# Pike 2 Years Old for "The Best Dog" (Pic heavy)



## PNWBlue (Feb 27, 2021)

I got Pike after the sudden, unexpected death of my trail companion Burr. He came from backyard breeder so my expectations were not too high. But I got him started on his primary duties at a very young age. He had to learn to drink from a canteen cup:










He grew up fast that first summer.



















I gave him much affection and attention, always encouraging him telling him he was my best dog ever.

He did very well that first Winter on snowshoe treks and filled out.










His second summer we had to get into shape for a big test.










A hard hike into the Eagle Caps Wilderness, and he shined brightly.










His second winter was even better as he remembered the fun in the snow.
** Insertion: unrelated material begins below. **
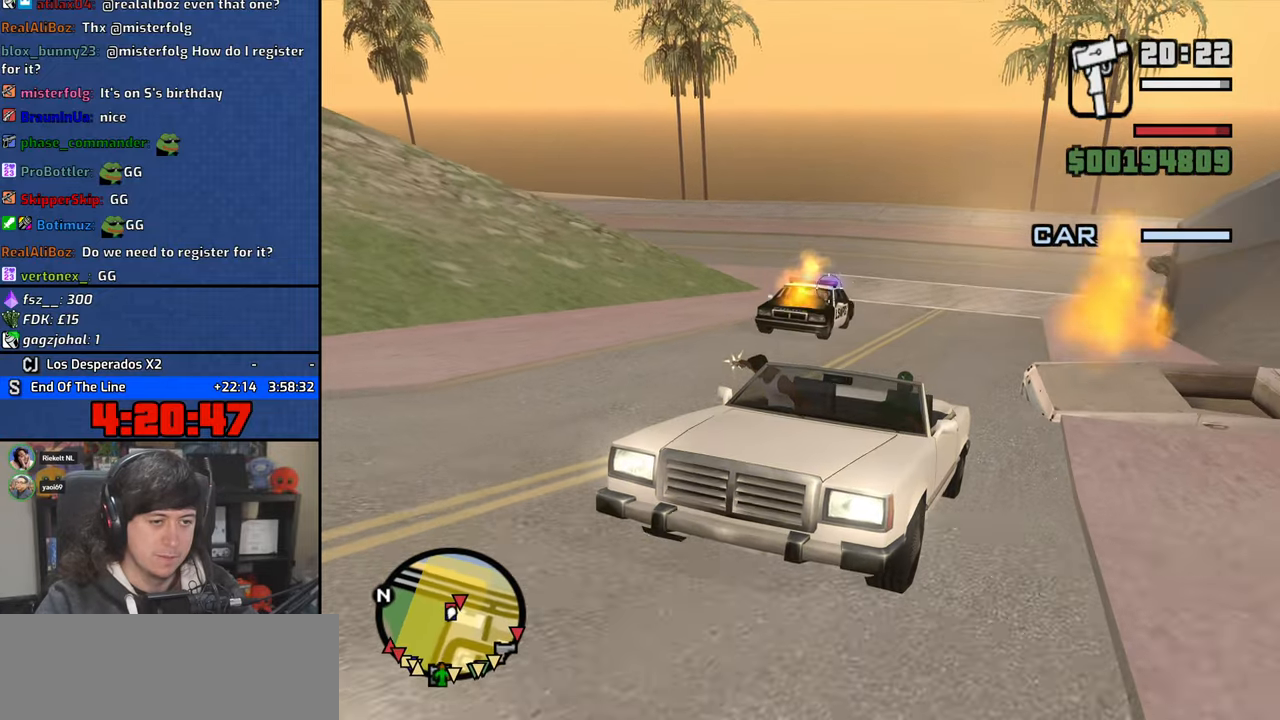
{"keys": [], "mouse": ["left"], "events": []}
He is not a big dog, (very average wt./ht.). His pedigree is unknown. American pet lines? 

But his loyalty, determination and devotion do make him stand out as, what I always told him he would be, The Best Dog.

Happy Birthday Pike!!


----------



## RosiesPaw (8 mo ago)

great story, good looking dog. I'd love to get my girl off leash in the woods like that!


----------



## Dustinb80 (10 mo ago)

Hims purdy. Happy birthday


----------



## WNGD (Jan 15, 2005)

HB Pike! 
I always thought he looks like a tall dog, especially that 4th photo which is gorgeous


----------



## tim_s_adams (Aug 9, 2017)

That's a heartwarming story! Happy Birthday Pike!

My first dog was a shelter find at 8 months. He looked mostly GSD, but was slightly shorter and stouter than a typical shepherd, and had white tips on his front feet and tail; otherwise he was all black.

Anyway, he was my heart dog first, and accompanied me everywhere for 12+ yrs. Best dog ever, questionable breeding and all...he excelled at everything I ever asked of him.


----------



## 3ymum (Oct 12, 2021)

🎂 Happy birthday Pike🎂 Love seeing your happy face playing in the snow!


----------



## Zeppy (Aug 1, 2021)

Happy birthday Pike! 🐕


----------



## Squidwardp (Oct 15, 2019)

Great story, beautiful dog! Happy birthday, many, many happy returns.


----------



## PNWBlue (Feb 27, 2021)

Pike says thanks all for the BD wishes. 
He gets a dish of french vanilla after dinner tonight.


----------



## Crazy shep (9 mo ago)

Happy birthday Pike, love all the pictures. They change so much. Definitely a pretty dog!


----------



## Rosebud99 (9 mo ago)

Happy Birthday to a very handsome boy!


----------



## mikegray660 (Jan 31, 2018)

Adorable alert!! Happy B-Day handsome boy!


----------